Forage supply and dairy productionBROOKINGS, S.D. — In the Upper Plains, it might not be economical, or even practical, to plant another grain crop during the growing year. But it might be in the producer’s interest to consider a cover crop to increase revenues.
By: SDSU Extension Service ,
BROOKINGS, S.D. — In the Upper Plains, it might not be economical, or even practical, to plant another grain crop during the growing year. But it might be in the producer’s interest to consider a cover crop to increase revenues.
“Cover crops provide multiple benefits to the producer and the environment. The primary benefit is additional forage production from the growth of the cover crop, which can be used by the producer for on-farm uses or sold to other livestock producers,” says Karla Hernandez, South Dakota State University Extension forages field specialist.
Environmentally, Hernandez says cover crops offer benefits, including improved soil quality by protecting soil from erosion and increased soil microbial activity and nutrient cycling, all while managing nitrogen and adding carbon to the soil.

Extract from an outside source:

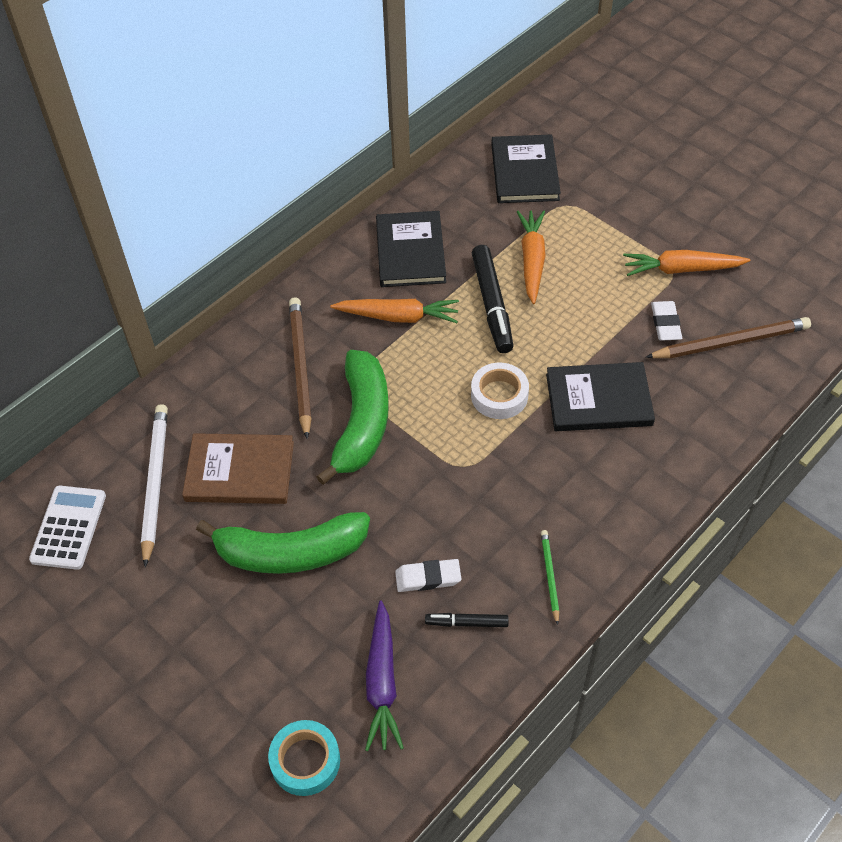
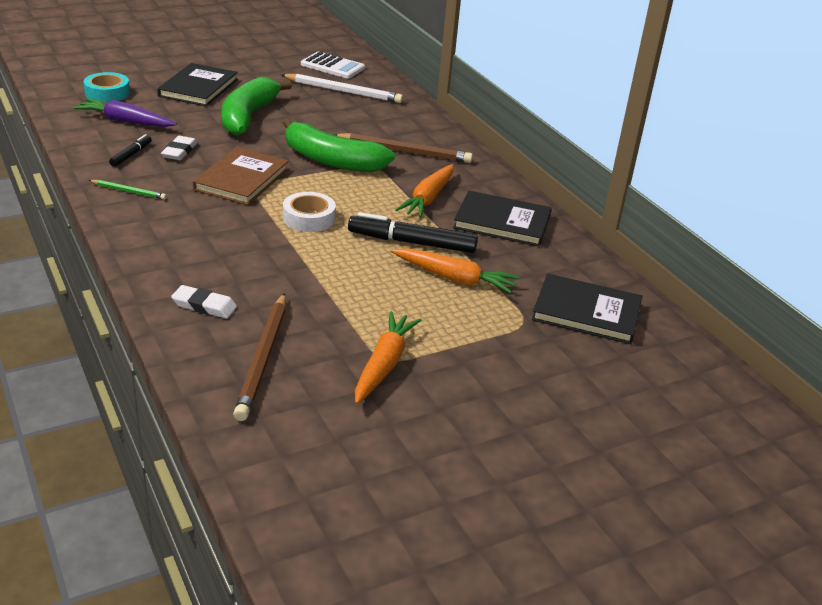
camera: 105 degrees right, 20 degrees down
brown book [182,433,294,504] -> brown book moved to [193,147,289,205]
black book [546,362,655,431] -> black book moved to [157,63,238,106]
white eraser [651,301,682,341] -> white eraser moved to [171,285,237,319]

Some of the main concerns for producers adding cover crops into their production scheme include: When will I plant? When and how to harvest? Which cover crops provide the best forage?
When and what to plant
Cover crops are often described in four broad categories: cool season grasses (barley and oats), cool season broadleaves (field peas and turnips), warm season grasses (millet and sorghum) and warm season broadleaves (cowpea and sunflower).
Cover crops create new opportunities to enhance rotation diversity. Hernandez explains a significant consideration in favor of cover crops is that they offer a break in the insect growth cycle, which can in turn aid with following crop yields by reducing pest influence and insecticide usage.
“The decision of what to plant is highly variable, depending upon many factors including: remaining growing season, the soil-types in the producer’s field, how adaptable the cover crop is to growth practices used by the producer including equipment available and herbicides used, and what can be obtained from the local seed provider,” Hernandez says.
“Many cover crops can work for forage supply, but the selection of which cover crop to use will depend on when you want to plant it and what is the purpose,” she says. “Usually, cover crops are planted from July through middle of September after small grain or corn silage is harvested.”
A useful guide to cover crop mixes after small grains can be found at the Natural Resources Conservation Service website: www.nrcs.usda.gov.
Hernandez says one way to incorporate cover crops into a grain or livestock production system is to seed winter rye after corn silage has been completed. Another possibility is incorporation of winter rye into a corn-soybean rotation following the fall harvest.
“Either option can improve soil quality, reduce soil erosion, suppress winter annual weeds and increase overall forage production for hay or silage,” she says.
In a recent study conducted by South Dakota State University, winter rye planted after corn was harvested for grain and to observe rye biomass used as a forage crop.
The trials were conducted at the Beresford and South Shore SDSU Research Farms during the 2012 to '13 winter and spring growing seasons. Rye biomass was determined in the spring before planting soybeans during both years. To learn more about this research, visit iGrow.org.
Other cover crop options producers are using across the region include seeding into a harvested corn field a 2- to 3-pounds-per-acre mix of turnips, crimson clover and annual ryegrass. Seed can be broadcasted or spread with a modified “Hi-boy” spreader. Shade-tolerant crimson clover can be sown with oats when the oats are planted, creating a “layered” field.
After the oats are harvested, the clover continues to grow and is stopped by the fall frost. Oats and field peas may be sown together for silage, diversifying the crop rotation. This can be followed with a complex cover crop blend that includes millet, sorghum, sudangrass, sunflower, buckwheat, brassicas, cowpea, soybeans and others.
Dairy production systems
Several opportunities exist to incorporate cover crops into dairy forage production systems, Hernandez says.
“According to the most recent reports, cows that are normally fed corn silage and are then put into a grazing routine of cover crops near the dairy see no substantial reduction in milk production,” she says.
She adds that cover crop mixes can be harvested and ensiled, but soil health benefits are not as strong as grazed cover crops. Producers should remember that careful planning of planting and grazing or harvest times of cover crops is essential to maximize their utilization as feedstuffs in dairy cattle diets.